Письменная инструкция 1: Переведите на английский язык предложение из фрагмента о Югославии: «К 1989 году годовой уровень инфляции составил 1240 % и продолжал расти».

Выбранный фрагмент:
_ _ _ _ _
Эти цифры говорят о том, что Словения и (в меньшей степени) Хорватия уже сравнялись с менее благополучными странами Европейского сообщества, в то время как Косово, Македония и сельская Сербия больше напоминали регионы Азии или Латинской Америки. Если словенцы и хорваты чувствовали себя в общем югославском доме все менее уютно, то это происходило не из-за возрождения глубоко укоренившихся религиозных или языковых чувств или взлета этнического партикуляризма. Они пришли к убеждению, что им было бы намного лучше управлять собственными делами, не принимая во внимание нужды и интересы неуспевающих югославов на юге.
Личный авторитет Тито и его рьяное подавление серьезной критики держали такое инакомыслие далеко вне поля зрения общественности. Но после его смерти ситуация быстро ухудшилась. В 60-е и начале 70-х, когда западноевропейский бум высасывал югославскую рабочую силу и отправлял обратно значительные денежные переводы в твердой валюте, перенаселение и неполная занятость на юге представляли меньшую проблему. Однако с конца 70-х югославская экономика начала разваливаться. Как и другие коммунистические государства, Югославия была в большом долгу перед Западом: но в то время как Варшава или Будапешт продолжали заимствования иностранной валюты, в Белграде вместо этого прибегли к печатанию все большего и большего объема собственной. В течение 1980-х годов страна неуклонно двигалась к гиперинфляции. К 1989 году годовой уровень инфляции составил 1240 % и продолжал расти.
Экономические ошибки совершались в столице, Белграде, но их последствия ощущались и вызывали негодование прежде всего в Загребе и Любляне. Многие хорваты и словенцы, как коммунисты, так и некоммунисты, считали, что им будет лучше принимать собственные экономические решения, свободные от коррупции и кумовства правящих кругов в федеральной столице. Эти настроения усугублялись растущим страхом, что небольшая группа аппаратчиков вокруг Слободана Милошевича, доселе малоизвестного президента Союза коммунистов в его родной Сербии, попробует взять власть в политическом вакууме, возникшем после смерти Тито, – пробуждая и манипулируя сербскими национальными чувствами.
Поведение Милошевича не было по своей сути необычным для коммунистических лидеров тех лет. В ГДР коммунисты, как мы видели, стремились заслужить расположение, взывая к славе Пруссии XVIII века, а «национальный коммунизм» уже несколько лет демонстрировался в соседних Болгарии и Румынии. Когда Милошевич подчеркнуто приветствовал патриотический Меморандум от Сербской академии искусств и наук в 1986 году и посетил Косово в следующем году, чтобы показать свою симпатию к сербским жалобам на албанский «национализм», его расчеты не сильно отличались от расчетов других восточноевропейских коммунистических лидеров того времени. В эпоху Горбачева, когда идеологическая легитимность коммунизма и его правящей партии быстро угасала, патриотизм предлагал альтернативный способ удержать власть.
Но тогда как в остальной Восточной Европе это обращение к национализму и заодно к национальным воспоминаниям могло лишь вызвать беспокойство у иностранцев, в Югославии за это пришлось бы платить у себя дома. В 1988 году Милошевич, чтобы укрепить свои позиции в Сербской республике, начал открыто поощрять националистические митинги, на которых впервые за четыре десятилетия публично демонстрировались знаки отличия четников военного времени – напоминание о прошлом, которое Тито подавлял, и шаг, рассчитанный на то, чтобы вызвать настоящее беспокойство, особенно среди хорватов.
_ _ _ _ _
Строки набора данных:
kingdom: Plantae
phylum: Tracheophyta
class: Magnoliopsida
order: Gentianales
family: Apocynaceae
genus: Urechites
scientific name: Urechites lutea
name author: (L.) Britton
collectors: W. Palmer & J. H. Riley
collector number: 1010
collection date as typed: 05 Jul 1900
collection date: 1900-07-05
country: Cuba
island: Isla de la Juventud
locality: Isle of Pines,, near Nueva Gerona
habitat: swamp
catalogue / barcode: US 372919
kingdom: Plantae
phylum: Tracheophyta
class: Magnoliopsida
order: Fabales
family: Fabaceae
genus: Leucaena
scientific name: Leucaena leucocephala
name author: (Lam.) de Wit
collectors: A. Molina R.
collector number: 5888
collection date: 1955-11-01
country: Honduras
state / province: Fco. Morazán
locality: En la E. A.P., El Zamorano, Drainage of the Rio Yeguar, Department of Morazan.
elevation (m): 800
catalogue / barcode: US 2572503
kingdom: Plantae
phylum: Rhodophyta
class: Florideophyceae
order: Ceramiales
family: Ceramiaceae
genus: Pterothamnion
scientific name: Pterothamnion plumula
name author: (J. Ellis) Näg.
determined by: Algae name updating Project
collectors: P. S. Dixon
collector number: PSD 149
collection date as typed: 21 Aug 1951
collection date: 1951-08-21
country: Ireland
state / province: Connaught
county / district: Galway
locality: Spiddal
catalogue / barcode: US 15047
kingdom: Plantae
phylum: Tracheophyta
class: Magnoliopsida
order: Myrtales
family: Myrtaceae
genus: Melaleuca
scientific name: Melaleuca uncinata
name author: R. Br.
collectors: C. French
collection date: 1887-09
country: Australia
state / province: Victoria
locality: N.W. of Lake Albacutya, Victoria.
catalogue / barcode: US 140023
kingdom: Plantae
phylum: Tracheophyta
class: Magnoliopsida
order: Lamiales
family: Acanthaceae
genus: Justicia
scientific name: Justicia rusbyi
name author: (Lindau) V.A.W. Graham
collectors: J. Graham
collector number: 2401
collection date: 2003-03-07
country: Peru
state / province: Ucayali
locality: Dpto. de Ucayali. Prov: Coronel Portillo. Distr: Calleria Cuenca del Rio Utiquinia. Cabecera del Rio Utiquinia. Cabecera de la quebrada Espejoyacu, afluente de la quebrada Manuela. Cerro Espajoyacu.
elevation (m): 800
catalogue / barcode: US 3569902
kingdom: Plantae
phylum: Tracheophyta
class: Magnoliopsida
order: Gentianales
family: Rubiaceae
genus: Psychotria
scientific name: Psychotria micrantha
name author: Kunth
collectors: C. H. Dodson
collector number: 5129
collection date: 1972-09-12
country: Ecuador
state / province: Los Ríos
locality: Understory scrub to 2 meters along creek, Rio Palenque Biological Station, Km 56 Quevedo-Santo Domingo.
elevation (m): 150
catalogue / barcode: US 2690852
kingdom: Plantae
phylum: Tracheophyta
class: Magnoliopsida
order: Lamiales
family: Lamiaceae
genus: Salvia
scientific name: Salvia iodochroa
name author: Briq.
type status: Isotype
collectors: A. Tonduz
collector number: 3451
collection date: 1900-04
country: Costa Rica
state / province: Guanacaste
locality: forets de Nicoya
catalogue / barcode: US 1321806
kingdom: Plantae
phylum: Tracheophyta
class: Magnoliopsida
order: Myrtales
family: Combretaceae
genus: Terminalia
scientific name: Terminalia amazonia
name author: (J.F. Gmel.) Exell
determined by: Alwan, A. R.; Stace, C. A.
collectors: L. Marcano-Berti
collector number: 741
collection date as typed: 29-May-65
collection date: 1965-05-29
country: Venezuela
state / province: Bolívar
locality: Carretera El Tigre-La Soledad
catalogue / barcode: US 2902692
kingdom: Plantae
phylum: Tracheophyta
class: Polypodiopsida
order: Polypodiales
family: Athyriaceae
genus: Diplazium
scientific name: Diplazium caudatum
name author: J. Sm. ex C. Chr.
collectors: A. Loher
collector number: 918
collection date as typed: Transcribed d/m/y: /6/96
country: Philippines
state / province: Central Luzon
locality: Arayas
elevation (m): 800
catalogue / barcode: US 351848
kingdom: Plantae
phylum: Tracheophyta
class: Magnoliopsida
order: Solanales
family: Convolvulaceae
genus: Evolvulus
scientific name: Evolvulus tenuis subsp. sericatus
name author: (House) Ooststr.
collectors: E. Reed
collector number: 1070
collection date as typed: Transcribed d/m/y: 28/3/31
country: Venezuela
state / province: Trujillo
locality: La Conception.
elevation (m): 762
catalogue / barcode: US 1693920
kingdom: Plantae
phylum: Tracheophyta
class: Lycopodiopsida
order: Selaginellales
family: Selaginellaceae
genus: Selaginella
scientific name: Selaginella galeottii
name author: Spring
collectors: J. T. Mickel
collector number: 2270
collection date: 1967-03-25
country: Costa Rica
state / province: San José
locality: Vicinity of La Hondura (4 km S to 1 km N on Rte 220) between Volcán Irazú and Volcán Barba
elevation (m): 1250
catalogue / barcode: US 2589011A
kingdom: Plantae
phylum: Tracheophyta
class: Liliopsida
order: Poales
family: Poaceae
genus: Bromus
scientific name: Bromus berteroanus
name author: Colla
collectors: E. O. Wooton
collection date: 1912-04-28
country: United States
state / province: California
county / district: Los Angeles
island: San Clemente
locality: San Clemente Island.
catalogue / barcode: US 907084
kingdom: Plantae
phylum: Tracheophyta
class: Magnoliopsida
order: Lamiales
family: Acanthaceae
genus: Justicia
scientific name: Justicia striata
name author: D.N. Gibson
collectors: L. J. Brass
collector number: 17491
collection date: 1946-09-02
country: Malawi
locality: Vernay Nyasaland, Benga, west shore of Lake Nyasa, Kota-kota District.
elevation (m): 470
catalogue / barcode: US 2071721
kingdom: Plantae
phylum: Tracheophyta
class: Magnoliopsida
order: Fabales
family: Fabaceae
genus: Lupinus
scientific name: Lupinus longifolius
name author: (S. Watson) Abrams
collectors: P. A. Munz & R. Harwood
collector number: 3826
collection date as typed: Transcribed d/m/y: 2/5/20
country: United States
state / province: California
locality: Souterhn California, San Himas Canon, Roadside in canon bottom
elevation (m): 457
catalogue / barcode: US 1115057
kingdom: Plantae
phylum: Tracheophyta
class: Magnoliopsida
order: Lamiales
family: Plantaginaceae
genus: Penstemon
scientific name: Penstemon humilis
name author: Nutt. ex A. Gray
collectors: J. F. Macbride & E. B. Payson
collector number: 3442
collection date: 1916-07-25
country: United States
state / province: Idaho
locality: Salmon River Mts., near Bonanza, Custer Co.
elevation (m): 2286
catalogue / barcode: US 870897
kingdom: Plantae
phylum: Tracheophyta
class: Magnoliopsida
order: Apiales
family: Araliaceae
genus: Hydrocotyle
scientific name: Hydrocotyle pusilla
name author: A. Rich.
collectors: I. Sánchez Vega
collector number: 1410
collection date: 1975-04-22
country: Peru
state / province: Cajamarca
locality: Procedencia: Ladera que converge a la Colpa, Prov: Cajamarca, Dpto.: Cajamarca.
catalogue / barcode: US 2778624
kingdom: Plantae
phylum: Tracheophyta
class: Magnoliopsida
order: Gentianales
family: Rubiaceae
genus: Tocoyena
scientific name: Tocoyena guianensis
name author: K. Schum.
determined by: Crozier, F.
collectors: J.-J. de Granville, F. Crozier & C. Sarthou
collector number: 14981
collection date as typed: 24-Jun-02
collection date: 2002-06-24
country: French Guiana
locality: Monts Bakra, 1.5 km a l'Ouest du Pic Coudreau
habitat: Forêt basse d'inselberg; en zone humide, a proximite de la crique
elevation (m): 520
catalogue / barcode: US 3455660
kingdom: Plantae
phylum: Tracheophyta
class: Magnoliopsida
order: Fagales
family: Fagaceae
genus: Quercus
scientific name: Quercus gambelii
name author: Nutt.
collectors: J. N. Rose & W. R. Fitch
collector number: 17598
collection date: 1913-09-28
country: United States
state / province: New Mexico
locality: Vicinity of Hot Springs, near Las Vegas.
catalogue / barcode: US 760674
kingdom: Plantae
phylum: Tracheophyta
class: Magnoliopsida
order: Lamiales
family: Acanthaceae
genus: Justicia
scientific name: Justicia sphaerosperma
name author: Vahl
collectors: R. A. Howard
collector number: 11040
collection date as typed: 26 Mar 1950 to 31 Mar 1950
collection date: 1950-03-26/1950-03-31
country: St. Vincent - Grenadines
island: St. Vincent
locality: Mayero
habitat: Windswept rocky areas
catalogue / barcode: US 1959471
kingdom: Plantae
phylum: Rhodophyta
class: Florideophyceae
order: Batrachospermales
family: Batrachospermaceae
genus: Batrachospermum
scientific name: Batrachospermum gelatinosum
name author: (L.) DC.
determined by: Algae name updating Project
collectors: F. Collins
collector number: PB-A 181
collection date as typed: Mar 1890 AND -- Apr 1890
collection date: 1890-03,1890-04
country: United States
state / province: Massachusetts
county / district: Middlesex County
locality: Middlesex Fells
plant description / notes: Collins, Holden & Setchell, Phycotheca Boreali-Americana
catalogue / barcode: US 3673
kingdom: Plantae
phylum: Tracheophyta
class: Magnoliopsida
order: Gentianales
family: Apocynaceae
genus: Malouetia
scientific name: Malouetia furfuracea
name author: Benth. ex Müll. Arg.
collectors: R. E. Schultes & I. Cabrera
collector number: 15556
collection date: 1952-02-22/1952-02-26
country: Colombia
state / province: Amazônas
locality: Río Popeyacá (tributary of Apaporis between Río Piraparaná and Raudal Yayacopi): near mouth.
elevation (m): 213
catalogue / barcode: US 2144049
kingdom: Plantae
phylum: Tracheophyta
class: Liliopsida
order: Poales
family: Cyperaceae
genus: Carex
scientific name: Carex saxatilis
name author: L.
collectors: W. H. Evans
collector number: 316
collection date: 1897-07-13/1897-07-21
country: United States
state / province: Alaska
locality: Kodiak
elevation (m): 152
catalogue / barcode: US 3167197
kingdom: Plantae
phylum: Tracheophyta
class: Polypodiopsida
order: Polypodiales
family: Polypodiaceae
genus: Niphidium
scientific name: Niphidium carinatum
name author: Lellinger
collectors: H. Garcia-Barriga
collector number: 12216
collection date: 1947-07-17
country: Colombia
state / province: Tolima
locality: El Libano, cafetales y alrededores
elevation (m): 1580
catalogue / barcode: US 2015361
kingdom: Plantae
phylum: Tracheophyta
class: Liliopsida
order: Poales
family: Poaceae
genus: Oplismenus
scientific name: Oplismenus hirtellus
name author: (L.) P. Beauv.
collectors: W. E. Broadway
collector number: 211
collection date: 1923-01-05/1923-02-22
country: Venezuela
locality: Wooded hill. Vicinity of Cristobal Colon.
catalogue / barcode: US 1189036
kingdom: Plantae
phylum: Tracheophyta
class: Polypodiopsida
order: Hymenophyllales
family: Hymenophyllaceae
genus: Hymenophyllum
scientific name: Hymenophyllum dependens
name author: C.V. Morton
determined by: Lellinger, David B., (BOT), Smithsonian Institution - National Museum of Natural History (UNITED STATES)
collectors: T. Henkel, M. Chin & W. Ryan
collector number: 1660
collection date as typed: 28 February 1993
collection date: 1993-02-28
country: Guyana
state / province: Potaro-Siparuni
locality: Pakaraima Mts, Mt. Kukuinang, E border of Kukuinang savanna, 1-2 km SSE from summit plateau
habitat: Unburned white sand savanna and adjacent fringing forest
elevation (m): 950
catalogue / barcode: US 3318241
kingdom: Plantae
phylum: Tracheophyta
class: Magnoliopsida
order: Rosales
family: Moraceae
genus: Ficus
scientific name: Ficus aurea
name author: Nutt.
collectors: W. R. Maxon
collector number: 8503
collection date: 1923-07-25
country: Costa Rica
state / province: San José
_ _ _ _ _
Письменная инструкция 2: Переложите в CSV с двумя столбцами, «поле» и «значение», строки набора данных: всё от строки, содержащей «collector number: 211», вниз до строки, содержащей «genus: Hymenophyllum», включая обе. На каждую строку набора приходится одна строка CSV, каждое значение заключено в кавычки, а переносы строк заменены пробелами.

Полный ответ 1: By 1989, the annual inflation rate had reached 1,240 percent and continued to rise.

Полный ответ 2:
поле,значение
"collector number:","211"
"collection date:","1923-01-05/1923-02-22"
"country:","Venezuela"
"locality:","Wooded hill. Vicinity of Cristobal Colon."
"catalogue / barcode:","US 1189036"
"kingdom:","Plantae"
"phylum:","Tracheophyta"
"class:","Polypodiopsida"
"order:","Hymenophyllales"
"family:","Hymenophyllaceae"
"genus:","Hymenophyllum"